By Vikram Gandhi, Co-Founder, Asha Impact
Asha’ means ‘hope’ in Hindi and ‘life’ in Swahili. To me, it is a word that has long been associated with service or giving back to society. I first came across this word when I was a teenager in Bombay studying at the Cathedral School and several of my classmates and I used to volunteer at at an institution called Asha Daan, a charity set up by Mother Teresa in Mumbai.
Many years later, when I hung up my investment banking boots and decided to set up an impact investment and policy advocacy platform along with Pramod Bhasin, it was only natural to name this venture ‘Asha Impact’.
My Learnings from the Micro-finance Sector
Life has a funny way of connecting the dots. As an investment banker in New York in the 1990s, I found myself working mostly for large financial services companies. But this also brought me into close association with the work of the global micro-finance sector. In my early 40s, I was introduced to Mohammed Yunus and his revolutionary ideas about tackling socio-economic challenges through sustainable business models. I became closely associated with the Grameen Foundation as a member of its global board and, more recently, as an investor in Grameen Impact India, a lender to Indian social enterprises. I also became actively involved with Gawa Capital, a global micro-finance fund founded by a young Spanish banker who had worked with me at Credit Suisse.
While at Credit Suisse, I had the opportunity to manage the IPOs of two of the largest MFIs globally. The IPO of Comparatamos in Mexico in 2007 was a watershed event for the industry, demonstrating the high financial returns that could be made by investors. The SKS IPO in 2010, also led by my team, was the first major liquidity event for the nascent impact investing industry in India. In fact, the IPO was so successful, and the business model of Indian MFIs so profitable, that it soon attracted a knee-jerk regulatory response, creating the Andhra Pradesh crisis in late 2010.

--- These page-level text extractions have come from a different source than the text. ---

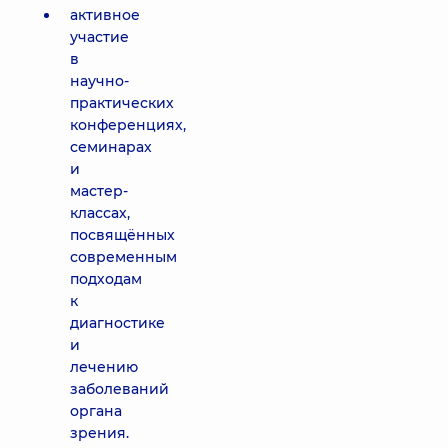
активное
участие
в
научно-
практических
конференциях,
семинарах
и
мастер-
классах,
посвящённых
современным
подходам
к
диагностике
и
лечению
заболеваний
органа
зрения.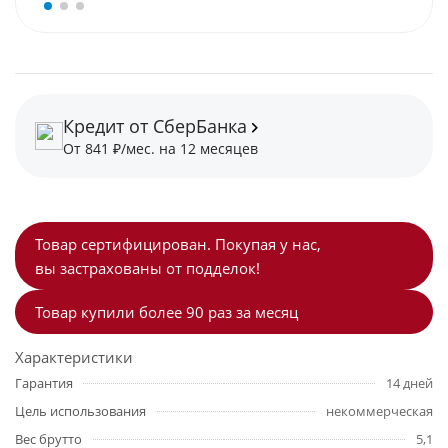
Кредит от СберБанка
От 841 ₽/мес. на 12 месяцев
Товар сертифицирован. Покупая у нас,
вы застрахованы от подделок!
Товар купили более 90 раз за месяц
Характеристики
Гарантия
14 дней
Цель использования
некоммерческая
Вес брутто
5,1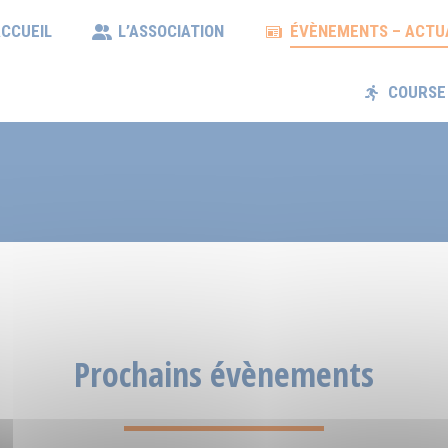
CCUEIL
ACCUEIL
L’ASSOCIATION
L’ASSOCIATION
ÉVÈNEMENTS – ACTU
ÉVÈNEMENTS – ACT
COURSE
COURS
Prochains évènements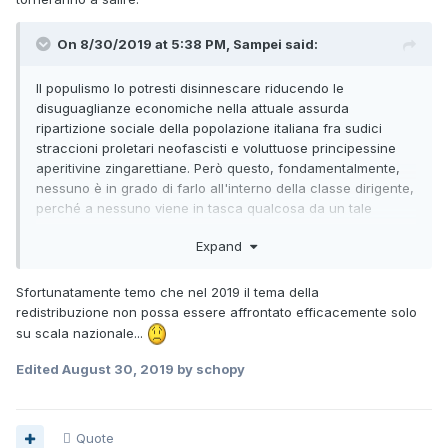
On 8/30/2019 at 5:38 PM, Sampei said:
Il populismo lo potresti disinnescare riducendo le
disuguaglianze economiche nella attuale assurda
ripartizione sociale della popolazione italiana fra sudici
straccioni proletari neofascisti e voluttuose principessine
aperitivine zingarettiane. Però questo, fondamentalmente,
nessuno è in grado di farlo all'interno della classe dirigente,
perché a nessuno viene in tasca qualcosa da un tale
intervento redistributivo. Sia per i partiti tradizionali che per i
Expand
partiti populisti è infinitamente più redditizio, dal punto di
vista dei consensi, preservare intatta una catasta di
neopoveri schiumanti di rancore e privi di strumenti cognitivi
Sfortunatamente temo che nel 2019 il tema della
idonei ad innescare lotte di classe.
redistribuzione non possa essere affrontato efficacemente solo
su scala nazionale...
Edited
August 30, 2019
by schopy
Quote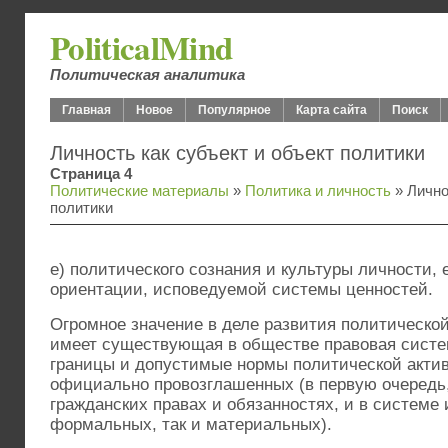
PoliticalMind
Политическая аналитика
Главная
Новое
Популярное
Карта сайта
Поиск
Личность как субъект и объект политики
Страница 4
Политические материалы
»
Политика и личность
» Лично
политики
е) политического сознания и культуры личности, 
ориентации, исповедуемой системы ценностей.
Огромное значение в деле развития политическо
имеет существующая в обществе правовая систем
границы и допустимые нормы политической актив
официально провозглашенных (в первую очередь,
гражданских правах и обязанностях, и в системе и
формальных, так и материальных).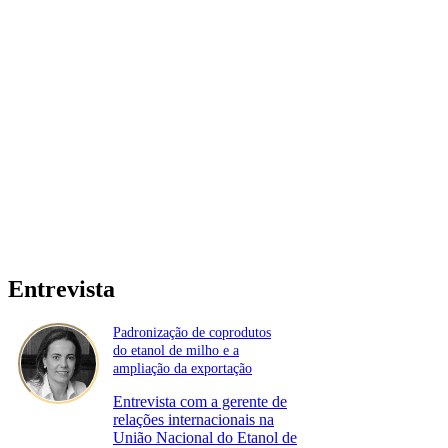
Entrevista
Padronização de coprodutos
do etanol de milho e a
ampliação da exportação
Entrevista com a gerente de
relações internacionais na
União Nacional do Etanol de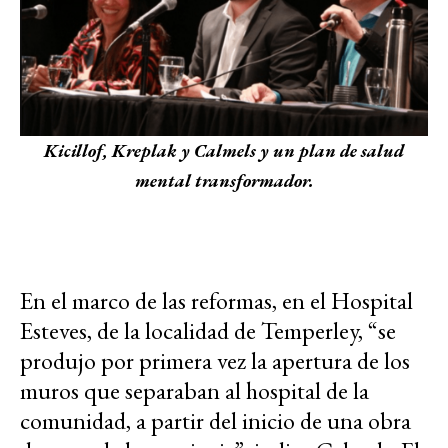
Kicillof, Kreplak y Calmels y un plan de salud
mental transformador.
En el marco de las reformas, en el Hospital
Esteves, de la localidad de Temperley, “se
produjo por primera vez la apertura de los
muros que separaban al hospital de la
comunidad, a partir del inicio de una obra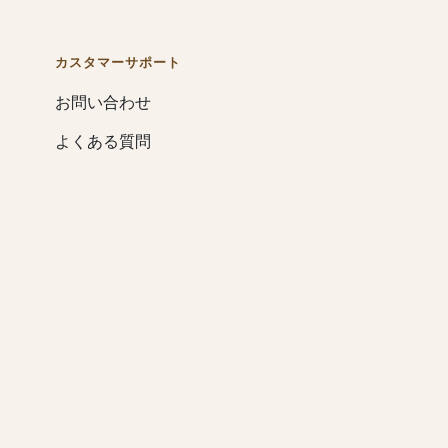
カスタマーサポート
お問い合わせ
よくある質問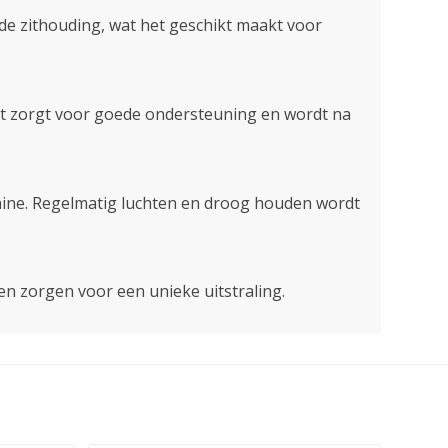
de zithouding, wat het geschikt maakt voor
Dit zorgt voor goede ondersteuning en wordt na
chine. Regelmatig luchten en droog houden wordt
en zorgen voor een unieke uitstraling.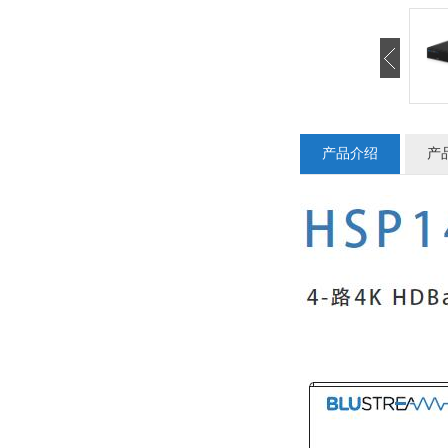
产品介绍
产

The experience of these two IPOs on the opposite sides of the world taught me an essential lesson about how business model innovation can create substantial impact. It also highlighted the importance of having a holistic approach towards socio-economic development that values the needs of last mile consumers and proactively engages with the government.
Time is as Important as Money
To me, philanthropy is a mindset involving personal involvement and giving one’s time and energy, not just writing a cheque. Like my early years at Asha Daan, when I was studying at Harvard Business School, fellow students and I used to volunteer our time at community projects in the Boston Area. I took this view with me to Credit Suisse, where in addition to partnering with global microfinance funders like ResponsAbility and Accion, we participated in a program called ‘Bankers without Borders’ to get young banking professionals to volunteer their time to develop the capacity of various social organisations.

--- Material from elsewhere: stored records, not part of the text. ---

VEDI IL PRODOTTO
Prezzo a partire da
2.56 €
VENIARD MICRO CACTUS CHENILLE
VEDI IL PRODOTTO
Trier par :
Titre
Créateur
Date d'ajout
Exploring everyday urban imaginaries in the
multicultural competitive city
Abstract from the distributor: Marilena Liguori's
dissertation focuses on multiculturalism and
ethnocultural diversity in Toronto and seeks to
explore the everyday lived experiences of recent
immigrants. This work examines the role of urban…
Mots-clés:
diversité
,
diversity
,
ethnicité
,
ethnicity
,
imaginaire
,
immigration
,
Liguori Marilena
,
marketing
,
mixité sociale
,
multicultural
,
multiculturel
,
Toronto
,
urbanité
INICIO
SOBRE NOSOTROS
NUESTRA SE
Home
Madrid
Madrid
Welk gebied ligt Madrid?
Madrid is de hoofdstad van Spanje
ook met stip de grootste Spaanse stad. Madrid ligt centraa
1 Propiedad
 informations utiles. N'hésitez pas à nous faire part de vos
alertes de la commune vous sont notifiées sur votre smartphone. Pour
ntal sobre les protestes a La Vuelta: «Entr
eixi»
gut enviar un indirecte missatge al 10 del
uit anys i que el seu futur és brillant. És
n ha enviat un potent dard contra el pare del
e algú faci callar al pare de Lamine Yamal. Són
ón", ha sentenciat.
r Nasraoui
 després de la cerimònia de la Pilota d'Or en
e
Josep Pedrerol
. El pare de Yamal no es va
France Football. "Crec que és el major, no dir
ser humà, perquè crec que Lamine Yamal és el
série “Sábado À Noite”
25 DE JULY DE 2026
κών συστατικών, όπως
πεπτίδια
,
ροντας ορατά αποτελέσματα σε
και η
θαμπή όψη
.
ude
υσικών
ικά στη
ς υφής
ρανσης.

In today’s debates about CSR in India, I have often suggested to many businessmen that the best way to engage is not just by giving money but by giving one’s time.
After I moved on from investment banking and back to India, I was figuring out the best way to contribute or ‘give back’ to my country. I strongly believe that business principles can be applied to solve major social problems, which guided me to create Asha Impact in 2014. In addition to advising global financial institutions on bringing long-term capital to India, I felt that the best way to leverage my expertise, networks and capital towards solving social challenges was by directly investing in high-quality social enterprises and encouraging other like-minded business leaders to do the same. Moreover, given Pramod and my desire to not just fund innovative start-ups, but also create social impact at scale, we decided that in addition to investing, it was vital to engage with the government and share our learnings through an advocacy platform.

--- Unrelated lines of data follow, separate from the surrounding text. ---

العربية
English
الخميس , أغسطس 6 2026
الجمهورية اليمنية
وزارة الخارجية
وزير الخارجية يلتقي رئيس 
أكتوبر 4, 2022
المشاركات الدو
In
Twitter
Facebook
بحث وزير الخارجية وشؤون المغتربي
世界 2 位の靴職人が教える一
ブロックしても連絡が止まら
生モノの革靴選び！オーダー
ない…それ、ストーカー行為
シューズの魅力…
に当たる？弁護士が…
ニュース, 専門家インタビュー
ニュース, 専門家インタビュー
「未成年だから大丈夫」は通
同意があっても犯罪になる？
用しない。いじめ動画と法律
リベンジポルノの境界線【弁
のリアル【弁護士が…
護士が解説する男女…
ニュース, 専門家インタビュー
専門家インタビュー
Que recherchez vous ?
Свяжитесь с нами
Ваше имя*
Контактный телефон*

The Asha Impact Blog Series
Asha Impact is a young organisation, but in a short span of time, it has become an active player in the Indian impact investing industry. We have made ten equity investments in social enterprises, broadly focusing on the areas of affordable housing and urban development, digital and financial inclusion, education, skilling and employment and energy access and distribution. As we move ahead, we are actively looking at innovative businesses in sectors such as agriculture and supply chain as well as water, sanitation and healthcare.
Along with making investments, we have been engaging with policymakers at the central and state level in the areas of affordable housing and energy access. We are also active in developing the impact investing ecosystem through our leadership in initiatives like the Impact Investors Council and building the market for social impact bonds in India. Today, our platform comprises a multi-family office of eight business leaders working together to fund and scale the best impact models.
Through this Medium blog series, the team at Asha Impact will share the lessons from our interactions with innovative social enterprises and policy-makers with a focus on identifying critical insights from business models that generate financial returns while solving the major social problems facing our society.
We look forward to engaging with an intellectually curious community of readers who are interested in understanding impact investing and its various dimensions to evaluate the three interrelated issues of ‘Purpose, Profit and Policy’. I hope you enjoy reading the blog and look forward to your comments.